++++ TEXT SECTION

The Mere Wife, by Maria Dahvana Headley
I didn’t finish this. I got to the bit where the character in the Hrothgar role got killed, and the character in the Beowulf role is in a car with the character in the Wealtheow role, considering kissing her. I did not want to read on because the dips in and out of the Beowulf narrative were so confusing, and really not playful at all. It’s a grim novel, about PTSD and a mother keeping her son alive in a disused train station in the middle of a mountain above a fancy gated residential complex called Herot, in which the Wealtheow character is a Stepford wife policed by the matriarchal Stepford Norns, as John Clute called them when we were talking over the novel, both relieved to find that the other really didn’t like it either. The character playing the Grendel role is not the voiceless devouring monster from the dark that the Anglo-Saxons wanted to hear about. He’s a baby born from wartime rape (we assume), and he doesn’t look at all like anyone else. So I didn’t want to read on and find his arm being ripped off. However, given that nothing at all about the novel follows the narrative in Beowulf, I probably needn’t have resisted. But I didn’t want to go any further into this particular kind of dark.
Molly Keane. A Life, by Sally Phipps
I also didn’t finish this. It’s a biography, but not as we know it. It’s of a writer, a much-loved author who wrote many novels set in similar places and with similar people, so where is the list of the titles, or even their publication dates, as an anchor to the narrative? Not present. This biography by the subject’s daughter, who is described as a journalist, but is more interested in painting word pictures than supplying facts and figures. The narrative is more or less linear, but is written from the perspective of one who knows the subject and her life intimately, and expects the readers to all be dyed-in-the-wool fans who don’t need the obvious things explained. It is deeply annoying, and though I blame the editor more than the author, it’s a poor way to persuade newcomers to her mother’s works to buy them.

++++++++

TASKS FOR THIS EXERCISE:
1 - In the book notes, retype the passage that begins at the words "Molly Keane. A" and stops after the words "to buy them.".
2 - Extend the book notes past their final sentence, keeping the same voice and format.

++++ SOURCE MATERIAL

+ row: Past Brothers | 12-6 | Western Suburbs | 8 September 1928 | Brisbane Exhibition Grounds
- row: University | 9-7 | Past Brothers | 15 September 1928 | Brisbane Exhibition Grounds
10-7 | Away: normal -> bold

++++++++

THE RESPONSES:
1 -
Molly Keane. A Life, by Sally Phipps
I also didn’t finish this. It’s a biography, but not as we know it. It’s of a writer, a much-loved author who wrote many novels set in similar places and with similar people, so where is the list of the titles, or even their publication dates, as an anchor to the narrative? Not present. This biography by the subject’s daughter, who is described as a journalist, but is more interested in painting word pictures than supplying facts and figures. The narrative is more or less linear, but is written from the perspective of one who knows the subject and her life intimately, and expects the readers to all be dyed-in-the-wool fans who don’t need the obvious things explained. It is deeply annoying, and though I blame the editor more than the author, it’s a poor way to persuade newcomers to her mother’s works to buy them.

2 -
Flâneuse, by Lauren Elkin
I longed for this book, having read the reviews and heard friends talk about it with pleasure. It arrived by request at Christmas, and I leapt into it just as someone I follow on Twitter reported that she’d just been hanging out with Lauren Elkin in Paris and I was SO EXCITED. That was before the book turned into an entitled American memoir of not knowing who she was because she wanted to live in country 2 rather than country 1 where she was born or country 3 where her partner was happily posted. The time this woman took to get over her relationship, or fail to understand even the easy stuff about country 3, lost me any sympathy I should have had for her trying to get through country 2’s visa and citizenship hoops. It’s not a good time right now for anyone to try and move countries, and to read an American’s struggles, in this political climate (which I am sure Elkin objects to as much as any right-thinking human), to acquire the national identity of her choice, doesn’t make me as empathic as I might have been, had I read Flâneuse when it was first published.
What the book was supposed to be about was women walking, and the ways cities are opened and closed to women socially, architecturally, culturally, legally, when they choose to use their feet and navigate for themselves. Elkin’s case studies of famous women who have walked on their own – George Sand, Jean Rhys, Martha Gellhorn, Sophie Calle – are good and useful and detailed and relevant and interesting, but Elkin kept putting her own life in the book, and I did not want to read about her, but about where she was and the cities she was trying to navigate. Rebecca Solnit’s Wanderlust is a far better book about women and walking. Flâneuse ended up being the story of Elkin alongside Sand, Rhys, Calle, etc, and I don’t think she belongs in that company. That may not have been what she intended but that’s what I came away with, whether I wanted it or not. I finished Flâneuse; if it had bothered with an index I might have kept it.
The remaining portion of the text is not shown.